--- Supplied material ---

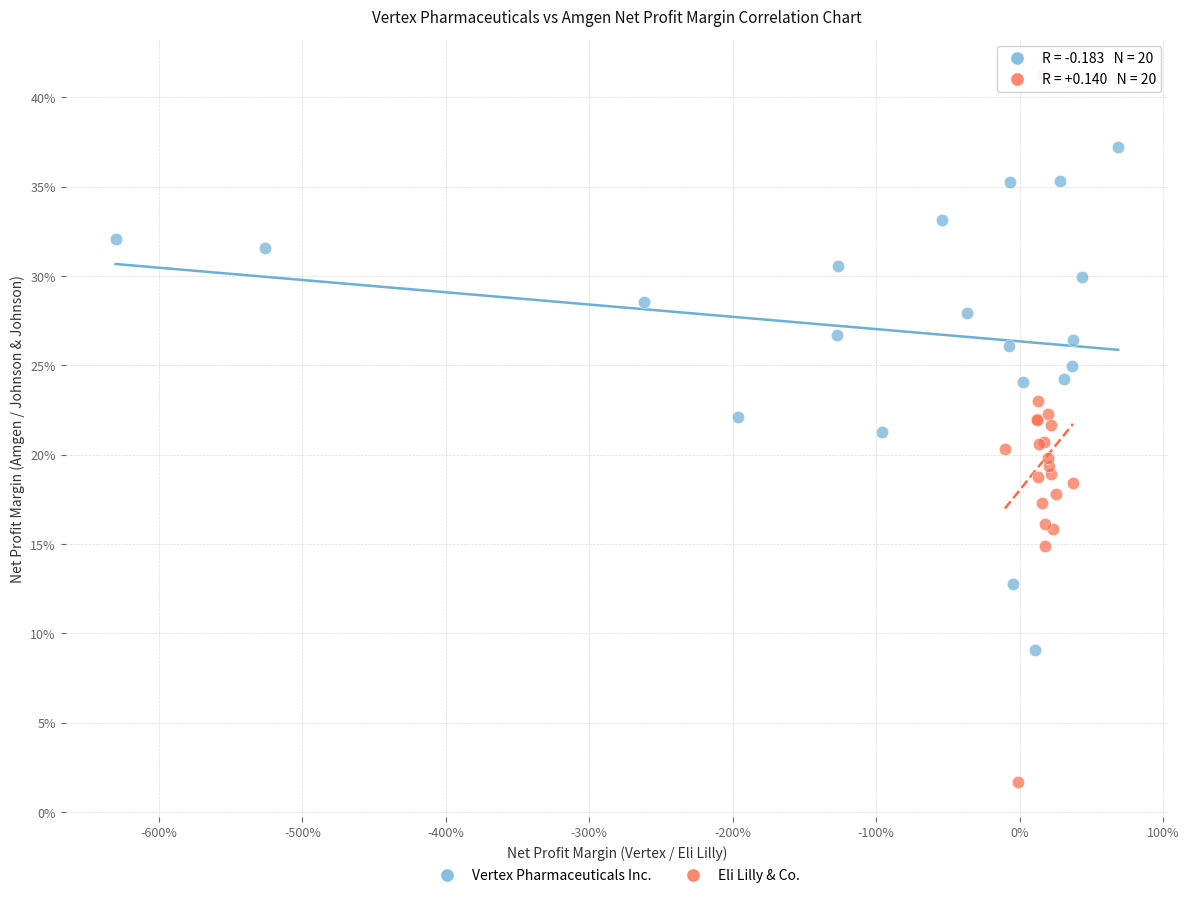

What are all the series names shown in the legend?

Vertex Pharmaceuticals Inc., Eli Lilly & Co.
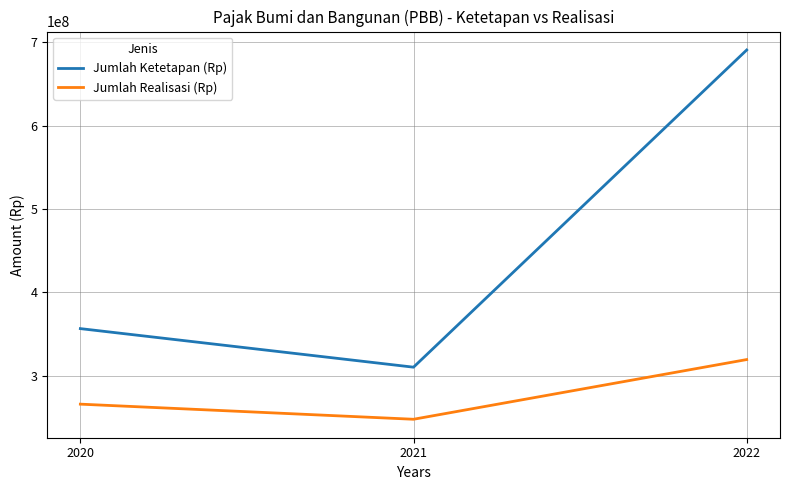

Reading left to right, transcribe all the data shown in this chart.

Jumlah Ketetapan (Rp): 2020=356342666	2021=310055527	2022=690677805
Jumlah Realisasi (Rp): 2020=265694075	2021=247558610	2022=319196769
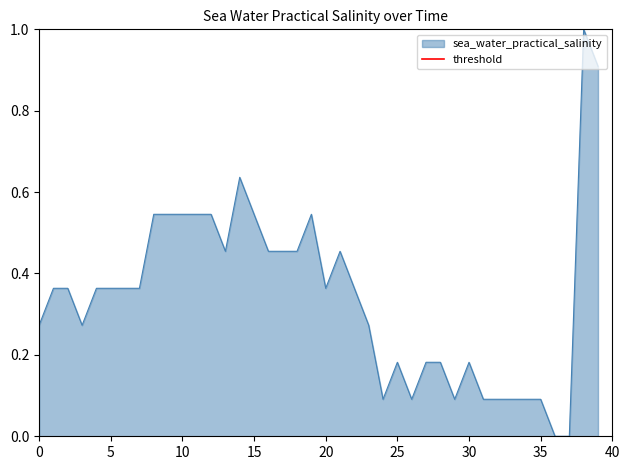

The value at 19 is 0.5. True or false?

True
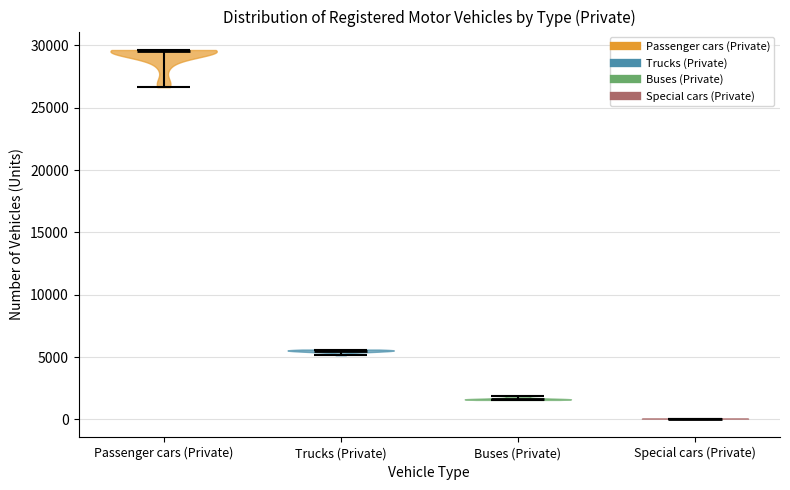

Which violin has the lowest median line?

Special cars (Private)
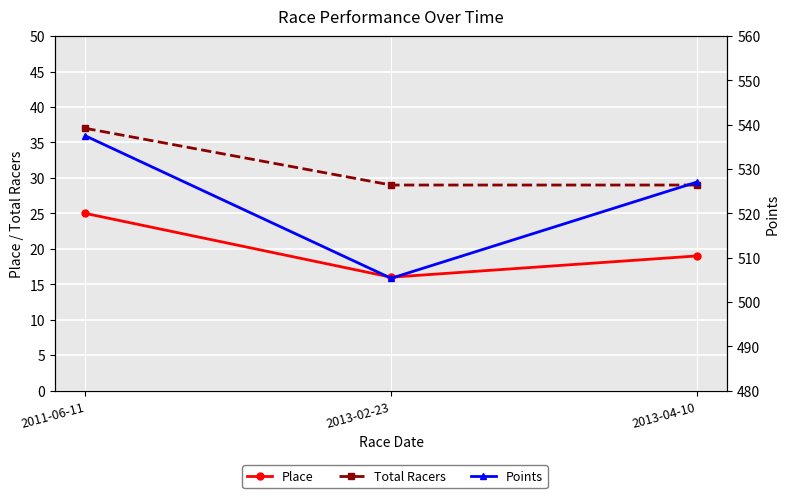

Which has a higher value, 2011-06-11 or 2013-04-10?

2011-06-11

---

■ **Job**:
Find every line in the listing above that contains the string "Jumlah", treating uppercase and lowercase as different, and copy each of those lines in full.

■ **Answer to the exercise**:
Jumlah Ketetapan (Rp): 2020=356342666	2021=310055527	2022=690677805
Jumlah Realisasi (Rp): 2020=265694075	2021=247558610	2022=319196769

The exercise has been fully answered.